Monday, January 19, 2009

A Tale of Two Cities

The problem with writing about a work that has been canonized by every single person to ever pick up a pencil (8th graders being forced to read the book in question by their cruel taskmaster/teacher excepted) is, of course, the obvious one: What can I possibly say about this book that Vladimir Nabokov has not? In the case of the novel in question, probably nothing. Therefore, if you are overly familiar with Nabokov's feelings on Dickens, you should probably skip to a post about the weather or the optimal length of dreadlocks w/r/t acceleration at each position in baseball, and the corresponding amounts players should tip their barber (or whatever). Unless you desire to read the same thing multiple times, only more poorly articulated the second time around (Though I wish to note that I am far ahead of Nabokov in the ever-important field of Bleak House analysis, as I am willing to state that which he never dared: Don't bother reading Bleak House. Seriously. It's an overstuffed, underformed mess). If this is the case, feel free to read along with the other functionally illiterate person or two who is still going here. Anway, with whatever I wrote as the first sentence (finally) being back in mind, my current intention is to keep this brief. That probably will not happen. Let's have a paragraph break.

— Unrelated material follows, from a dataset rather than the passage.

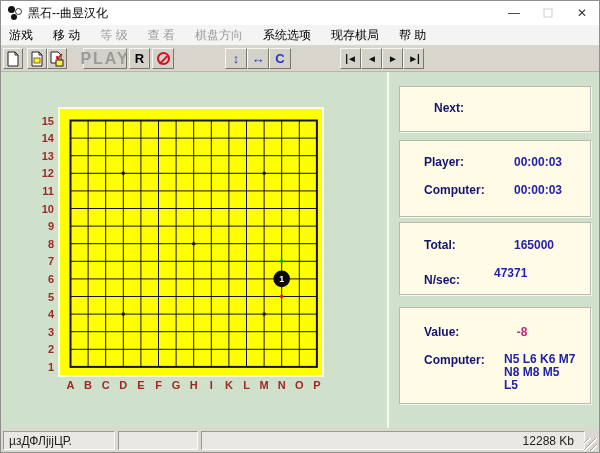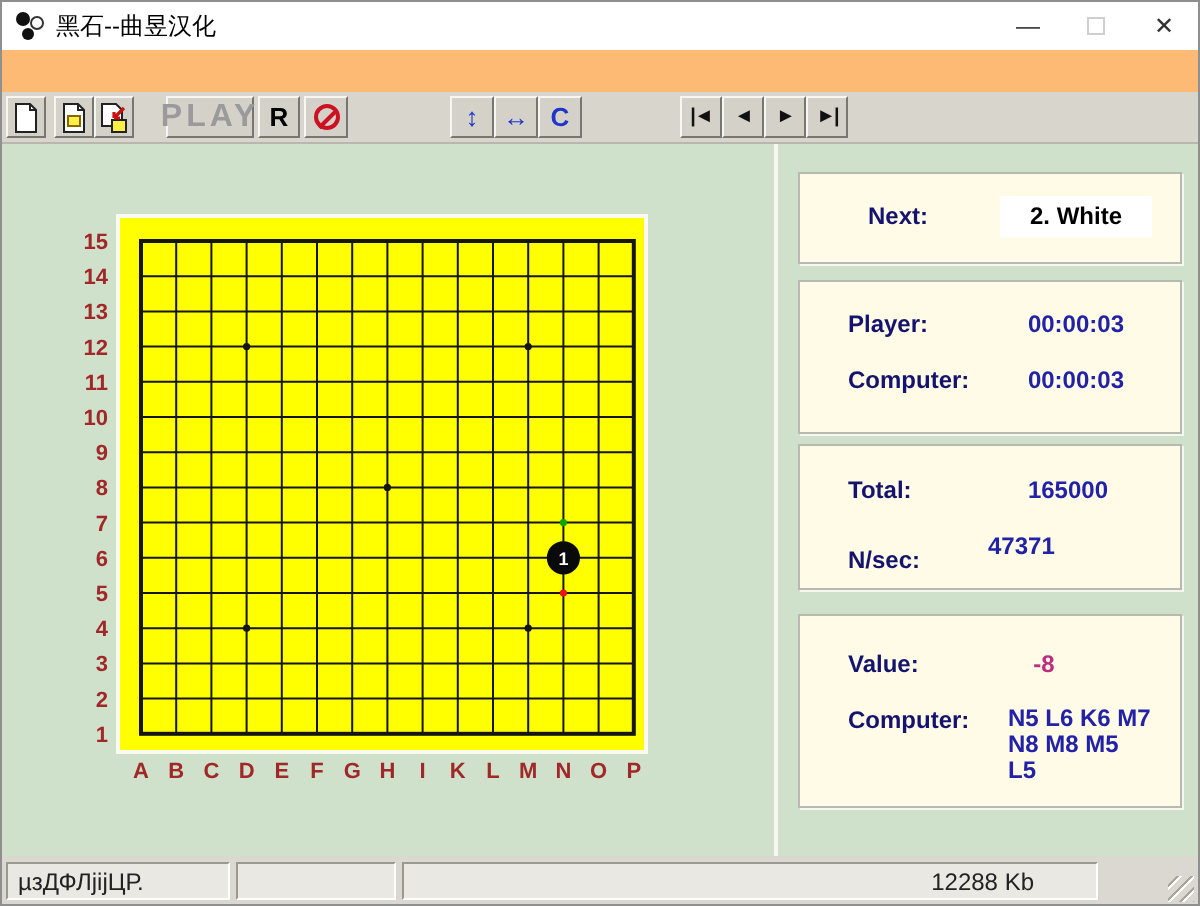"游戏" div.menubar { html: none -> <div> <span>游戏</span> <span>移 动</span> <span>等 级</span> <span>查 看</span> <span>棋盘方向</span> <span>系统选项</span> <span>现存棋局</span> <span>帮 助</span> </div> }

A Tale of Two Cities has been covered everywhere from Princeton University to the fine television program Wishbone™, all of which seem to have the idea that it is one of the finest piece of writing ever produced in the English language. And they are correct. Dicken's prose and storytelling are at their absolute apex here, and the book is poignant and fully-formed, packed with interesting characters and a plot that moves along as quickly as the ever-present footsteps signalling the beginning of the French Revolution. The only caveat worth mentioning is that this is a work of Victorian english, meaning it is overly wordy and descriptive by default (Though still less digressive than this blog post. Also Tom Jones). However, none of the novel is extraneous. As opposed to some of his other works (God I hated Bleak House (Though nothing is worse than the titular character in Oliver Twist)), in ATOTC he ties every one of these seemingly unnecessary sidenotes back around into a plot that picks up just as much steam as the historical element it revolves around as the pages turn. It begins with one of the absolute iconic opening sentences in literature, and closes with one also matched by few works (Hello A Farewell To Arms!). If anyone knows of another work that achieves both these things, I would love to read it.

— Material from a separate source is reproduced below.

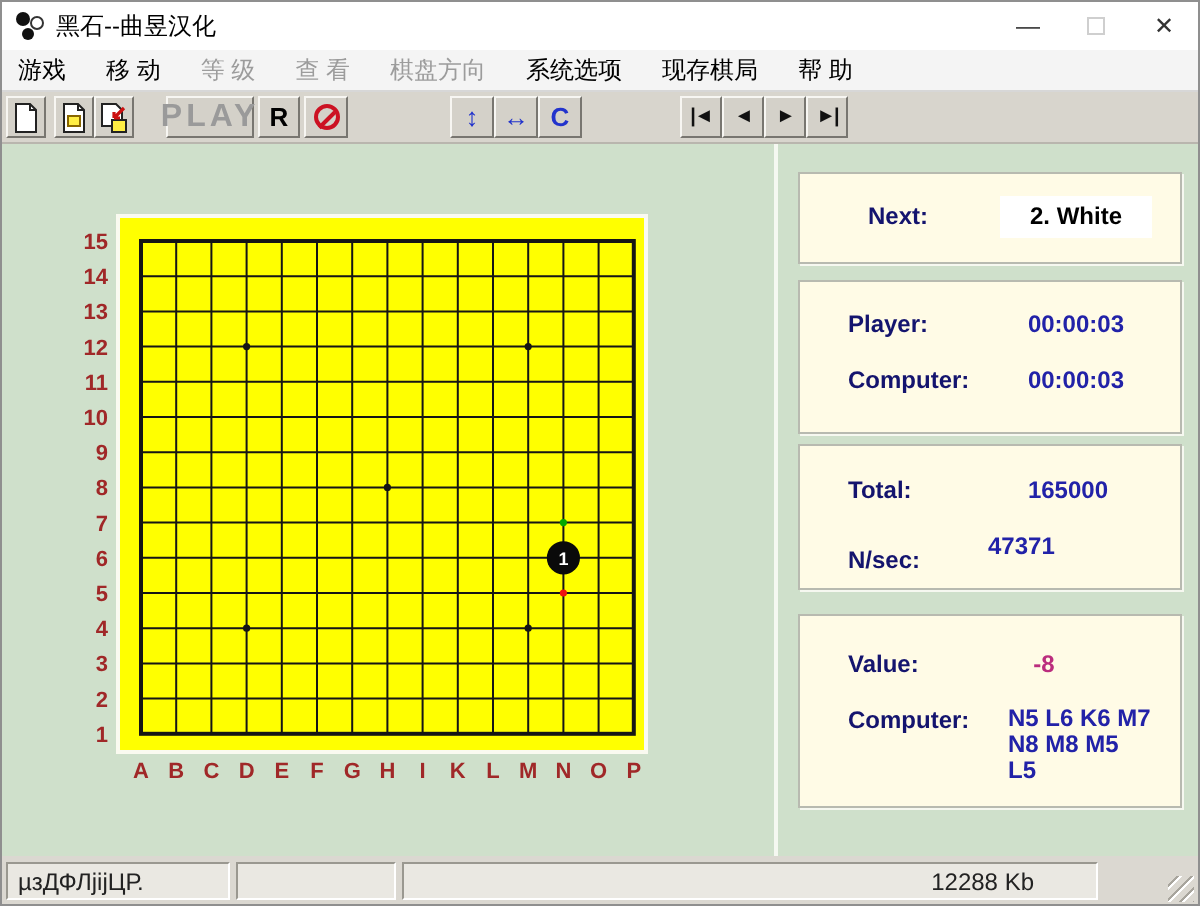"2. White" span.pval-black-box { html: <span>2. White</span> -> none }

Despite this praise, the novel is not flawless. Dickens is often a moralist to a fault, and his continual slamming of the Revolutionary methods and aims draws thin as the book moves on. This, as most of his works, was written as a serial novel, and it is possible to pick out the various cliffhangers he ended various sections on as you read it (Perhaps this does not bother you personally, but I am a reader who comes off feeling slightly used if a writer feels it is necessary to resort to cliffhangers to keep me reading). These are small faults compared to the last seven paragraphs. In these, Dickens the Moralist runs amock, to the point of nearly destroying what should be the climactic finish of a masterpiece. The damage is contained by the thoroughly wonderful closing line, but it is still an unfortunate black mark against a virtually flawless novel, which gets marked down from perfect to brilliant as a result. If you haven't read it yet, stop reading this and go track down a copy. Or at least a DVD of Wishbone™.